参考: Apple ProRes 4444 および Apple ProRes 4444 XQ は、モーション・グラフィックス・メディアを共有するために最適な形式です。実質的にロスレスであり、また Apple ProRes コーデックではこの 2 つだけがアルファチャンネルに対応しているため、今後の合成を想定して透明度を保持できます。

非圧縮 8 ビット/10 ビット 4:2:2 ビデオ

解像度に依存しないこれらのコーデックは、すべての標準解像度および高解像度 Y'CBCR ビデオ形式に適しています。これらのコーデックを使用して保存されたビデオは、データは圧縮されていませんが、ソースのビデオ形式によってはカラーの再サンプリングが必要になる場合があります。圧縮すると、ビデオアーチファクトが発生するのが普通です。圧縮を使用しなければ、最高の品質で仕上げることができます。高度な品質が絶対条件である場合には、このコーデックがビデオマスタリングで頻繁に使用されます。ただし、ファイルサイズも大きくなります。

参考: 圧縮されていない 8 ビットおよび 10 ビット 4:2:2 のムービーは、アルファチャンネルに対応していません。

DVCPRO HD

FireWire 対応の DVCPRO HD 互換のデッキからデジタルでビデオを取り込むときに使用する高解像度ビデオ形式です。(DVCPRO 25 または DVCPRO 50 と混同しないでください。これらはいずれも標準解像度形式です。)この形式は、さまざまなフレームサイズやフレームレートをサポートしており、可変フレームレートテクノロジーによって可変速度を提供する 24p 形式もあります。DVCPRO HD は、カラーの再現性が高い 4:2:2 のカラーサンプリングを使用し、データレートは 12.5 MB/秒に固定されています。

参考: DVCPRO HD ムービーはアルファチャンネルに対応していません。

DVCPRO 50

標準解像度コーデックは、FireWire 対応で DVCPRO 50 互換のビデオカメラやビデオデッキからデジタルでビデオを取り込むときに使用されます。DVCPRO 50 は YUV でエンコードされたビデオとして読み込まれるため、DV コーデックに似ていますが、圧縮率が低いので非常に高品質の画質になります(DV 式の 5:1 圧縮比率に対し、DVCPRO 50 は 3:3:1 圧縮比率を使用しています)。また、DVCPRO 50 は、DV 式の 4:1:1 のカラーサンプリングとは対照的に、カラーの再現性が高い 4:2:2 のカラーサンプリングを使用しています。DVCPRO 50 のデータレートは、7MB/秒に固定されています。

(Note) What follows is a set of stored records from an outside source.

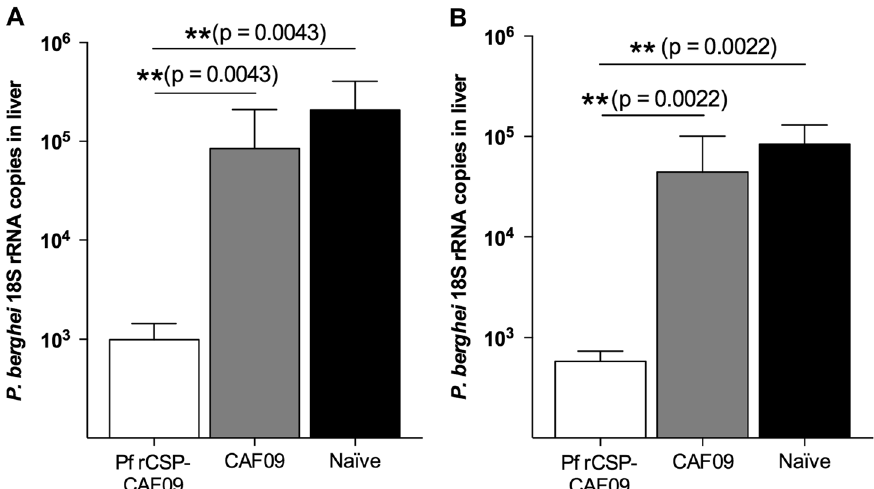
Fig. 3 P.b.-P.f. CSP-FL CD8CT parasite liver burdens in mice immunized with Pf rCSP-CAF09. Mice immunized a two times or b three times with Pf rCSP-CAF09 signi fi cantly inhibited sporozoite infection compared to adjuvant-only (CAF09) or naïve controls. Geometric mean with 95% con fi dence interval; n = 6 per group. Abbreviations: Pf rCSP-CAF09 , P. falciparum recombinant circumsporozoite protein in adjuvant CAF09; P.b.- P.f. CSP-FL CD8CT, P. berghei – P. falciparum CSP full-length CD8 epitope C-terminus transgenic parasite; rRNA, ribosomal RNA; RT-qPCR reverse- transcription quantitative real-time polymerase chain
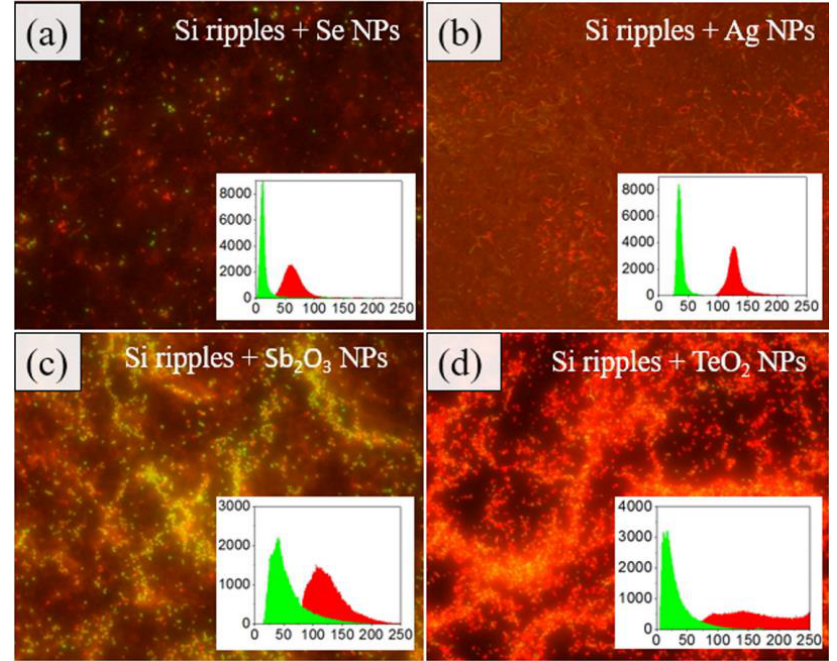
Figure 7. Fluorescent microscope photographs of dye-stained S. aureus bacteria cultured on Si ripples covered with ( a ) Se NPs, ( b ) Ag NPs, ( c ) Sb 2 O 3 NPs, and ( d ) TeO 2 NPs. (Reproduced with permission from [113]. IOP Publishing, 2020).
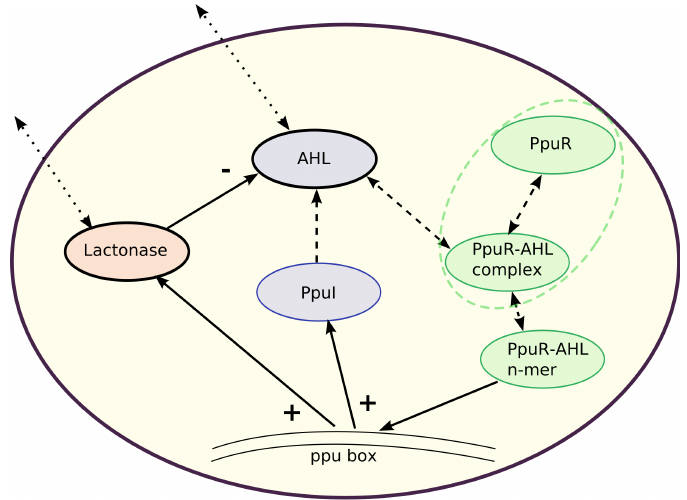
Figure 1. Model structure for the quorum sensing system in one Pseudomonas putida cell. N -Acyl homoserine lactone (AHL) concentration is regulated by a (self-induced) positive feedback ( + ) as well as by a negative feedback ( − ) via the AHL-degrading enzyme Lactonase. The transcriptional activator PpuR binds to AHL forming a PpuR–AHL complex, which polymerizes. PpuR–AHL n -mers bind to the AHL-dependent quorum sensing locus (ppu-box) and synthesize PpuI. This protein is finally responsible for AHL synthesis. Similarly, PpuR-AHL n -mers induce synthesis of Lactonase molecules. Feedbacks on the transcription of PpuR are neglected. Solid arrows represent activations and inhibitions. Dashed arrows indicate reactions and processes which are partially assumed to be in quasi-steady state. Dotted arrows represent the possible exchange of substances between intracellular and extracellular space. The dashed green ellipse refers to the special case in model version (4), where it is assumed that the total amount of PpuR in one cell (consisting of PpuR and the PpuR-AHL complex) is constant whereas in the other models, PpuR and the PpuR-AHL complex follow their own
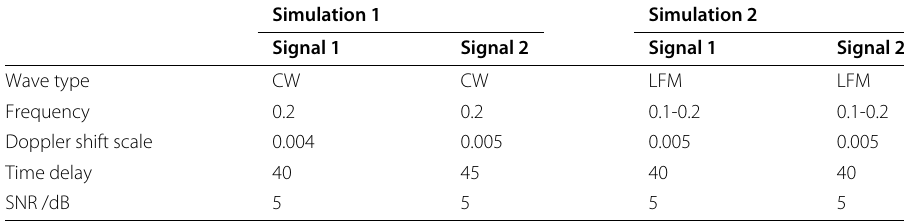
Table 2 Directions and SNR of the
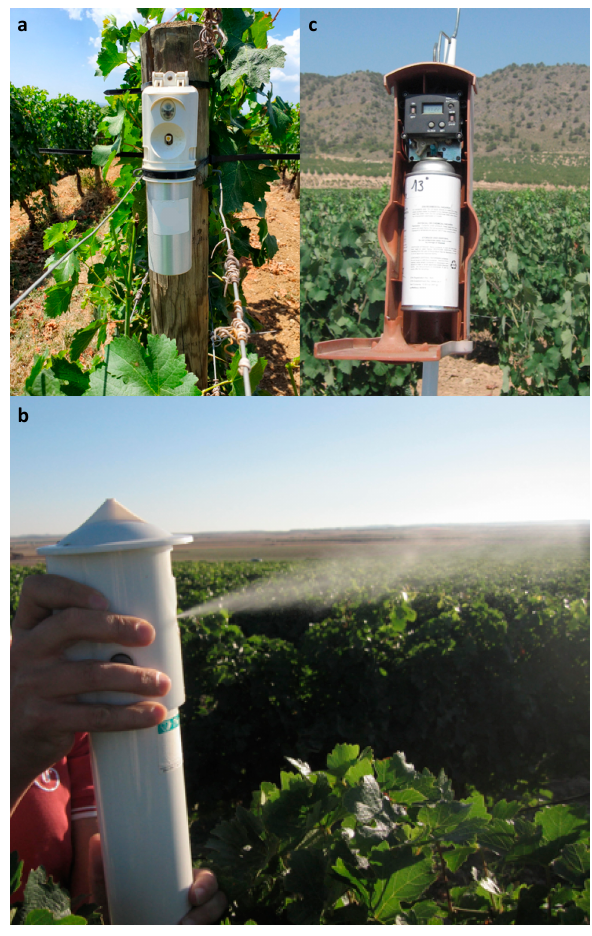
Figure 3. Aerosol devices used for pheromone-mediated mating disruption of the European grapevine moth, Lobesia botrana , on grapevine: (a) Isonet® MISTER PRO L, (b) Isonet® MISTER releasing a puff of L . botrana pheromone in a Spanish vineyard, (c) CheckMate® Puffer® LB (Suterra) (photo credit: Andrea Lucchi).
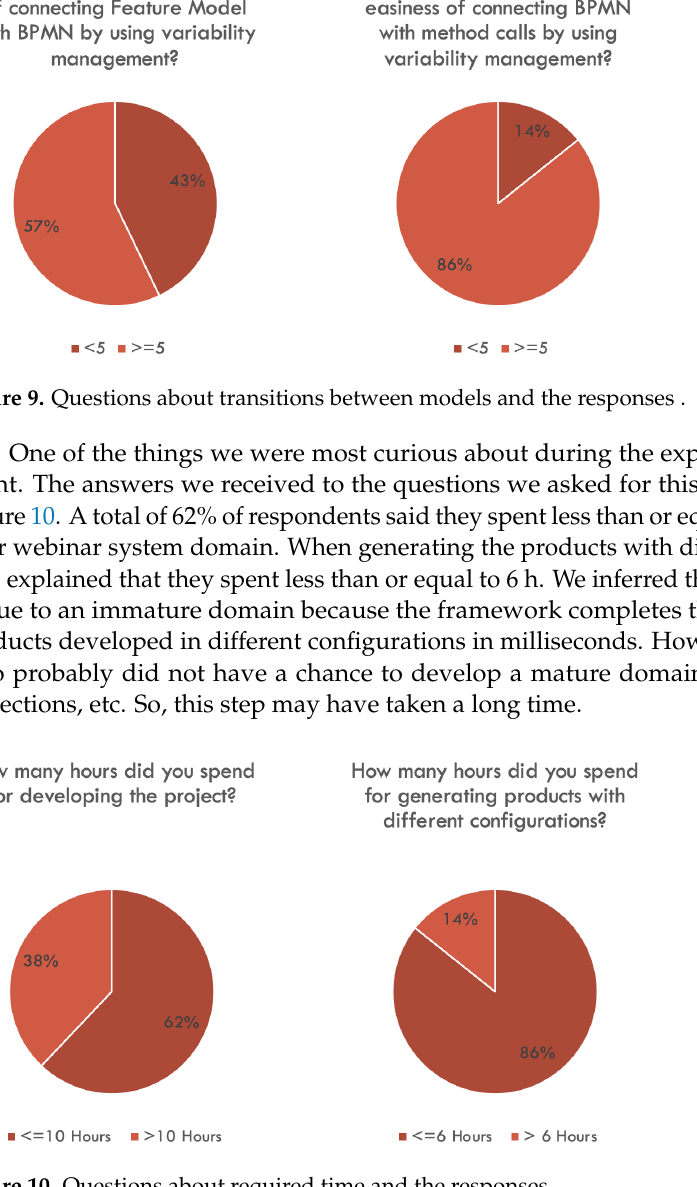
Figure 10. Questions about required time and the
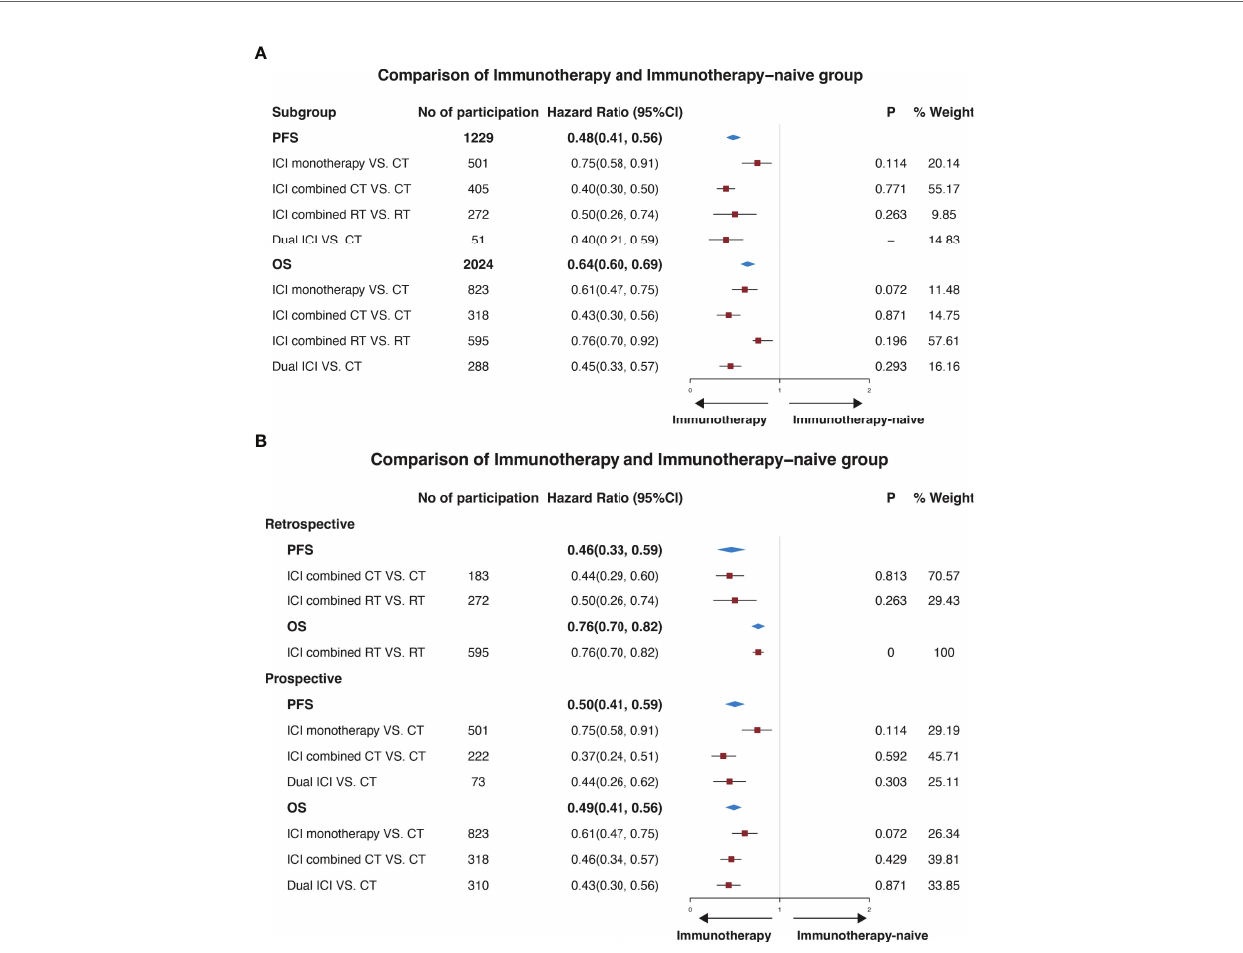
FIGURE 2 | Forest plots illustrating pooled results of ef fi cacy for the comparison of patients with or without immune checkpoint inhibitors. The immunotherapy group was de fi ned as patients who received ICI. The immunotherapy-naive group was de fi ned as patients who didn ’ t receive ICI. (A) illustrates a pooled result in all studies, and (B) illustrates a pooled result of subgroup analysis according to the type of study. No, number; CI, con fi dence interval; P, p-value of heterogeneity. PFS, progression-free survival. OS, overall survival; CT, chemotherapy; RT,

参考: DVCPRO 50 ムービーはアルファチャンネルに対応していません。

MXF

MXF(Material eXchange Format)は、ビデオおよびオーディオの業界標準コンテナフォーマットです。QuickTime ファイルと同様、メタデータラッパによって MXF ファイル内でメディアが記述されます。この情報には、フレームレート、フレームサイズ、作成日、およびカメラオペレータ、アシスタント、またはアーキビストによって作成されたカスタムデータが含まれます。

他社製コーデック

ビデオ編集ソリューションにより使用されるコーデックが異なるため、それらのいくつかをインストールして相互運用性を向上させることができます。詳しくは、編集システムのメーカーにお問い合わせください。

参考: ほとんどの他社製コーデックには、アルファチャンネルを含めることができません。